Is Jehovah's Organization Truly a Bible-based Religion?

by Celestial 11 Replies latest watchtower bible

  • Disillusioned Lost-Lamb
    Disillusioned Lost-Lamb

    If I use my oven to make every meal then I can say all my food is oven based.

    Technically it's true, but it's not really the truth.

  • kepler
    kepler

    Early on in what unfolded into the sequence of events that drew me to this website, someone close to me came up to me one day out of the blue and asked, "Don't you think you need someone who is an expert to talk to you about the Bible and what it means?"

    I was rather surprised by that. I had presumed that since JWs were a branch of the Protestant movement and Luther's objections in 1517 were in large a reaction to having just that sort of expertise hanging around already, I was taken aback. It started me reading about Protestantism, a book titled "A Dangerous Idea", which was about the history of the Protestant idea of the common man and his direct interpretation of the Bible. It was interesting, but prepared me not at all for the issues within the 2nd Adventist movement.

    But back to Bible-based. Isn't everybody?

    I just ended my last post on an angry note. So I am going to try to change course. How about instead of answering the posed question, maybe more questions should be asked:

    What does it mean to have a "Bible-based religion?" Is that even a good thing? Are some religions more Bible-based than others, and if they are, does that make them any better off?

    At least three times the Bible addresses the creation or beginning. In Genesis 1 and 2. And then in the first verses of John's Gospel. I suppose discussions in Hebrews and elsewhere could be added. If a religion is going to explain things, it would seem as though it would have to address some fundamental things. And then move on to an incident like Moses at Sinai bringing down rules from on high.

    But a whole lot of the Bible reads of violence, vengeance and murder. These are literally Chronicles with a point of view, but a very taciturn one at that. Why Josiah might be a better king than Manesseh or David better than anyone else, one is left to a lot of conjecture.
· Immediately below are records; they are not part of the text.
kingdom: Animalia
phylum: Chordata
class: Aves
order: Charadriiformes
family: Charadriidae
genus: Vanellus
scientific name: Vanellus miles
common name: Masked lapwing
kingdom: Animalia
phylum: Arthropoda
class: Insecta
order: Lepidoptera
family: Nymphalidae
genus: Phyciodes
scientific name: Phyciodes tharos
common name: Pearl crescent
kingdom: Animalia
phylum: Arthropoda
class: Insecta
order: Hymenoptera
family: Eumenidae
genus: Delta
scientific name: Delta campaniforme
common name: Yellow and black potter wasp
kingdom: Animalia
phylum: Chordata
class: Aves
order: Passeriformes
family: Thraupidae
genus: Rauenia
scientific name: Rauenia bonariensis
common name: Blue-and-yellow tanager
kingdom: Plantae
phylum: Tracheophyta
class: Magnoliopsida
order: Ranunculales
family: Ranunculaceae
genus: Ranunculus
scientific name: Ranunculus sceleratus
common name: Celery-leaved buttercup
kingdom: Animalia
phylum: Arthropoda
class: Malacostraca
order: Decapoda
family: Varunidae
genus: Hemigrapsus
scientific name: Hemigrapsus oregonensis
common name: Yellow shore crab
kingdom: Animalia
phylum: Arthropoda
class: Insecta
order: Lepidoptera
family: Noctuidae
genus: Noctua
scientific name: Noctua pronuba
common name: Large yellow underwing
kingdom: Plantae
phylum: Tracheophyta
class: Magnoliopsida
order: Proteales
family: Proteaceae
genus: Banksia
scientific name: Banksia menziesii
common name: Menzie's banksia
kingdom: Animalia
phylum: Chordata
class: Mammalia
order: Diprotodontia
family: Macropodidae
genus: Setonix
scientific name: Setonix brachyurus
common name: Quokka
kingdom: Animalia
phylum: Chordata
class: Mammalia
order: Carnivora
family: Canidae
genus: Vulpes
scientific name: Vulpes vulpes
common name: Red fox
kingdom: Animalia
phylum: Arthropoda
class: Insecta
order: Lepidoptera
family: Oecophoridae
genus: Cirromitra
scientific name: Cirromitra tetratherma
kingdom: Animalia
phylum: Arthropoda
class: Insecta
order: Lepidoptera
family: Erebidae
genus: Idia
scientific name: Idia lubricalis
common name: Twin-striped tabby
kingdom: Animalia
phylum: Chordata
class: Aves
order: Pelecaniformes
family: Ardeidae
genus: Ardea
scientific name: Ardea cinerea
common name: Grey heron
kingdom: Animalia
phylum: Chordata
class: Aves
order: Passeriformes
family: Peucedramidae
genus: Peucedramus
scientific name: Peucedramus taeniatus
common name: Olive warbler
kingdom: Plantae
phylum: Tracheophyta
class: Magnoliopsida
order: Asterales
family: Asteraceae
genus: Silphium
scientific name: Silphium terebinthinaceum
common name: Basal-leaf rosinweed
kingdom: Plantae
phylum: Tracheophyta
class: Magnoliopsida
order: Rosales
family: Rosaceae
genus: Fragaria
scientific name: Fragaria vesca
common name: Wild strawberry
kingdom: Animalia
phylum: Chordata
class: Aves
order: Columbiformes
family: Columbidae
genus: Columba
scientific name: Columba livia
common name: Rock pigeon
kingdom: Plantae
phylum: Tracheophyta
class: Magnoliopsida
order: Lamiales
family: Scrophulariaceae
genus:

    But let us examine one issue - genocidal war. When I asked the brothers/elders who used to meet with me about incidents related in Joshua, they went off in a huddle and came back the next week. "Yes, genocide is acceptable when it comes under God's sanction like it did at Jericho and Ai." But otherwise it is a sin. The younger of the two who had been instructing me, told me how he had once struggled with the idea, but came to terms with it and was convinced. Subsequently he referred me to a couple of articles in the WT on the evils of war that made the same point.

    Parenthetically I wonder what was the content of the radio broadcasts about two decades ago that kicked off the action in Rwanda? I don't know for sure. But by the same logic of the WT and that brother who was instructing me on "What the Bible Really Teaches", that's where one can end up anyway: Unthinking allegiance to a theocrat (the Organization) that has already declared on this issue - and one broadcast away from taking up a machete. Rationale: Bible-based.

    There is still the conundrum that here in the "West", most of our notions of justice and mercy are derived from the Biblical record. Our codes of ethics are Bible-based. Our desire to attempt to be the Good Samaritan is Bible based.

    The mesages of Joshua's conquering campaigns, Christ's parables and the Sermon on the Mount are in the same bound book. How do we draw distinctions? Or do we let an expert authority take care of the matter for us?